## Textauszug
Mit einer Stellungnahme zur geplanten Reform des
Reichsjugendwohlfahrtsgesetzes wurde Heun beauftragt (Arbeitsbereich 2).
Stopp begann auf der Grundlage eines Memorandums von Collmer vom Sommer
1960 mit einer Untersuchung über das kirchliche Dienst- und Arbeitsrecht,
deren aktueller Anlaß die Verhandlungen über die Einführung des
Bundesangestelltentarifes waren (Arbeitsbereich 3). Die Arbeitsberichte
1961 und 1962 geben über die Methode dieser Untersuchung, die mit einer
umfangreichen statistischen Erhebung bei den Landesverbänden und mit
einer Sammlung des kirchlichen Dienst- und Arbeitsrechts verknüpft war,
Auskunft. Als Ergebnis legte er im Sommer 1963 einen umfangreichen
Arbeitsbericht zum "Dienst- und Arbeitsrecht in der Kirche" im Umfang von
ca. 700 Seiten vor. Ende Juli 1963 schied Stopp aus. Zu der vorgesehenen
Neubearbeitung des Berichts scheint es nicht mehr gekommen zu sein.
Heun, Stopp und Matthes gemeinsam widmeten sich der
Vorbereitung einer ersten empirischen Untersuchung der Struktur
diakonischer Arbeit (Arbeitsbereich 4); der Überschaubarkeit wegen wurde
der Stadtstaat Hamburg gewählt. Zur Finanzierung dieser großangelegten
Untersuchung konnte die Thyssen-Stiftung gewonnen werden (ADW, WI 9). Die
wissenschaftliche Leitung übernahm Krimm.
Zur
Durchführung der Untersuchung wurde in Hamburg eine Außenstelle des
Wissenschaftlichen Instituts eingerichtet. Zwei Diplom-Volkswirte nahmen
hier die Arbeit bereits Anfang 1962 auf. Zeitweise waren bis zu sechs
Mitarbeiter in Hamburg tätig. Über das Ergebnis der sog. "Hamburger
Untersuchung" geben die Akten des Wissenschaftlichen Instituts keine
Auskunft. Die Beschlußvorlage für die Sitzung des Diakonischen Rates am
4.3.1977, in der die Auflösung des Trägervereins beschlossen wurde, legt
die Vermutung nahe, die "Hamburger Untersuchung" sei ergebnislos
abgebrochen worden. Dort heißt es:
"Nach dem
Ausscheiden der wissenschaftlichen Mitarbeiter (Matthes und Stopp) wurde
die Hamburger Untersuchung zwar weitergeführt, jedoch nur mit in Hamburg
vorübergehend angestelten Hilfskräften. Die Arbeiten in Hamburg wurden
1966 eingestellt".

## Übungsdaten

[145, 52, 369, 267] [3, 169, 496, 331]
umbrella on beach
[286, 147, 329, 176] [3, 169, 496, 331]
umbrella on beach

## Aufgabenstellung
• 1. Gib den Text über das Wissenschaftliche Institut wortgetreu wieder, beginnend bei den Worten „Stopp begann auf“ und endend nach den Worten „gekommen zu sein.“.
• 2. Schreibe den Text über das Wissenschaftliche Institut im Anschluss an seinen letzten Satz weiter.
Die Auflistung stammt aus einer anderen Quelle.

## Erwartete Antworten
• 1.
Stopp begann auf der Grundlage eines Memorandums von Collmer vom Sommer
1960 mit einer Untersuchung über das kirchliche Dienst- und Arbeitsrecht,
deren aktueller Anlaß die Verhandlungen über die Einführung des
Bundesangestelltentarifes waren (Arbeitsbereich 3). Die Arbeitsberichte
1961 und 1962 geben über die Methode dieser Untersuchung, die mit einer
umfangreichen statistischen Erhebung bei den Landesverbänden und mit
einer Sammlung des kirchlichen Dienst- und Arbeitsrechts verknüpft war,
Auskunft. Als Ergebnis legte er im Sommer 1963 einen umfangreichen
Arbeitsbericht zum "Dienst- und Arbeitsrecht in der Kirche" im Umfang von
ca. 700 Seiten vor. Ende Juli 1963 schied Stopp aus. Zu der vorgesehenen
Neubearbeitung des Berichts scheint es nicht mehr gekommen zu sein.

• 2.
Neben fest angestellten
Mitarbeitern wurden auch verschiedene Personen mit Honoraraufträgen für
das Wissenschaftliche Institut tätig. So erarbeitete der ehemalige
Justitiar des Zentralbüros des Hilfswerks, Bernhard Röntsch, eine
Stellungnahme zum Bundessozialhilfegesetz. Der Mitarbeiter des
Diakoniewissenschaftlichen Instituts, Paul Philippi, erhielt den Auftrag,
einen Beitrag zur "Geschichte der Diakonie im Raume der Hansestadt
Hamburg" im Rahmen der Hamburger Untersuchung zu liefern.
Nachdem die in Bonn tätigen wissenschaftlichen
Mitarbeiter keine Nachfolger gefunden hatten, verblieb dem Institut als
einzige Aufgabe die "Hamburger Untersuchung", nach deren für Ende 1965
vorgesehenen Abchluß es nach Stuttgart zur Hauptgeschäftsstelle verlegt
werden sollte. In Bonn wurde lediglich noch die Buchhaltung erledigt. Die
Institutsräume wurden bereits seit 1963 durch die Evangelische
Zentralstelle für Entwicklungshilfe benutzt; diese trat zum 1.1.1965 in
den Mietvertrag ein und übernahm die Ausstattung samt der letzten
Mitarbeiterin. Ende 1965 ging die Geschäftsführung vom Leiter der
Verbindungsstelle Bonn auf Heun über, doch scheint das Institut nicht
mehr tätig geworden zu sein. Die letzte Mitgliederversammlung des
Trägervereins fand im Dezember 1965 statt, am 4.3.1977 beschloß der
Diakonische Rat die Auflösung.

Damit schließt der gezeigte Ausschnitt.